For the Chocolate Tart Crust:
1 stick butter
2 tbsp sugar
1 egg yolk
3/4 cup flour
1/4 cup cocoa power
For Earl Grey Custard Filling:
2 1/2 cups milk
4 loose tsp earl grey tea
4 large egg yolks
1/3 cup sugar
3 tbsp corn starch
3 tbsp apricot preserves
Recipe written by Maisonté Join me on instagram @maisonte_home
LET'S START:
Prepare.
Take butter out from refrigerator for 10 minutes.
Shift the flour and cocoa powder into a bowl.
Separate the egg. You only need the yolk.
SECOND:
Mix it. Place the butter and sugar into a bowl of stand mixer using the paddle attachment at medium speed.
Cream the butter with sugar.
Add egg yolk and mix it all together.
Add half of flour/cocoa and mix it.
Then add another half and mix it until it is a sticky mess.
Place the dough onto plastic wrap. Wrap the dough and shape it to a round flat disk.
Put dough into the refrigerator for 2 hours.
THIRD
Shape crust. Take out of the dough for 10 minutes.
Butter and flour 4 inch tart pans (5).
Cut dough in 5 pieces.
Use a rolling pin to make 5 thin round disks.
Place the dough onto prepared tart pans.
Push the access dough around the edge.
Freeze crust for 20 minutes.
FOURTH.
Bake the crusts.
Preheat the oven 375°F.
Bake them for 12-15 minutes.
Let them cool.
FIFTH
Prepare the Earl Grey Custard Filling. Heat the milk to a boil turn off the heat.
Add loose earl grey tea and let it sit until cool.
Strain the milk with a sieve into a medium saucepan.
SIXTH:
Add, whisk cook.
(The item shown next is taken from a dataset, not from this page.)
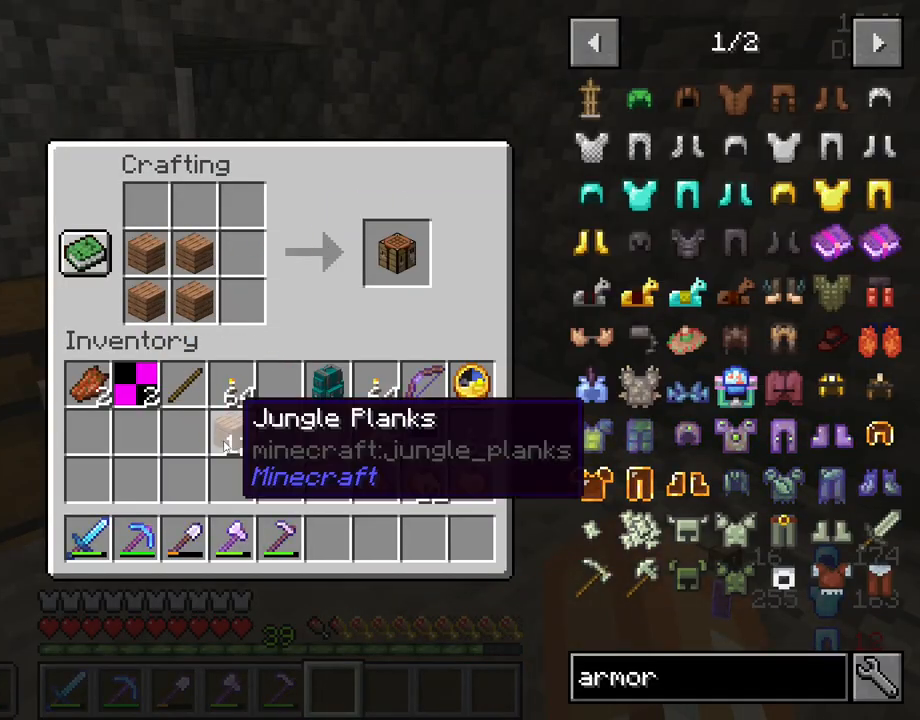
{"keys": [], "mouse": [], "mouse_move": "still", "events": [[150, "e", "down"], [283, "e", "up"]]}
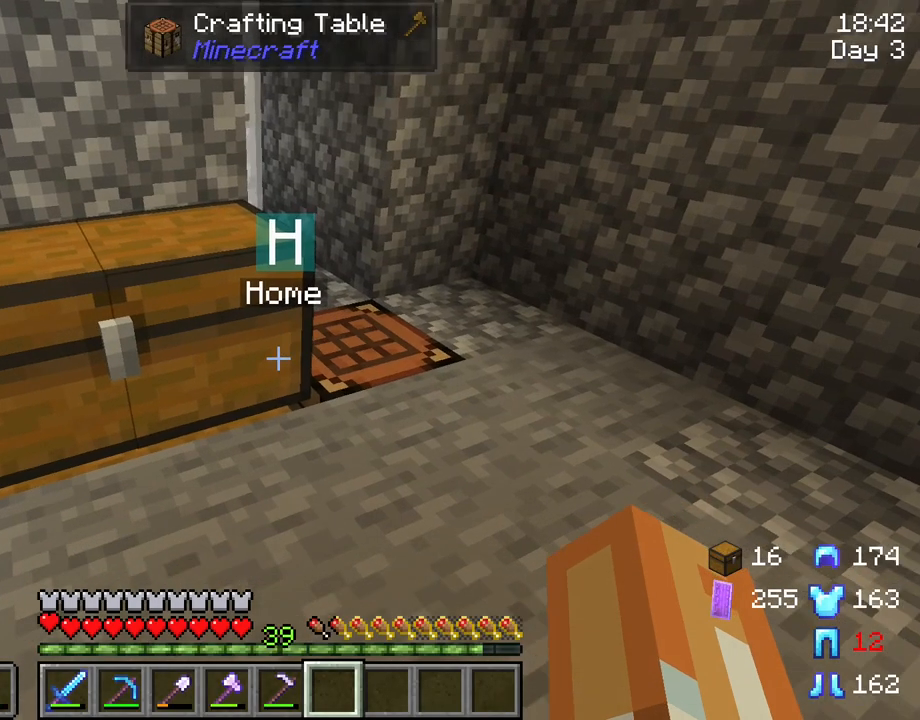
{"keys": [], "mouse": [], "mouse_move": "still", "events": [[350, "mouse_right", "down"], [483, "mouse_right", "up"]]}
Add egg yolks, sugar, corn starch whisk it well.
Cook the milk, egg mixture over the medium heat whisk it well.
Cook until thickens.
SEVENTH:
Fill the tart shells. Spread apricot preserves on the bottom baked tart shell.
Spoon the cream on top.
Refrigerate for 20 minutes.
TEA TIME!
Serve your Earl Grey Chocolate Tart. Take out the Tarts 10 minutes before serving.
Decorate with chocolate or cocoa powder.
Perfect for teatime or as a dessert.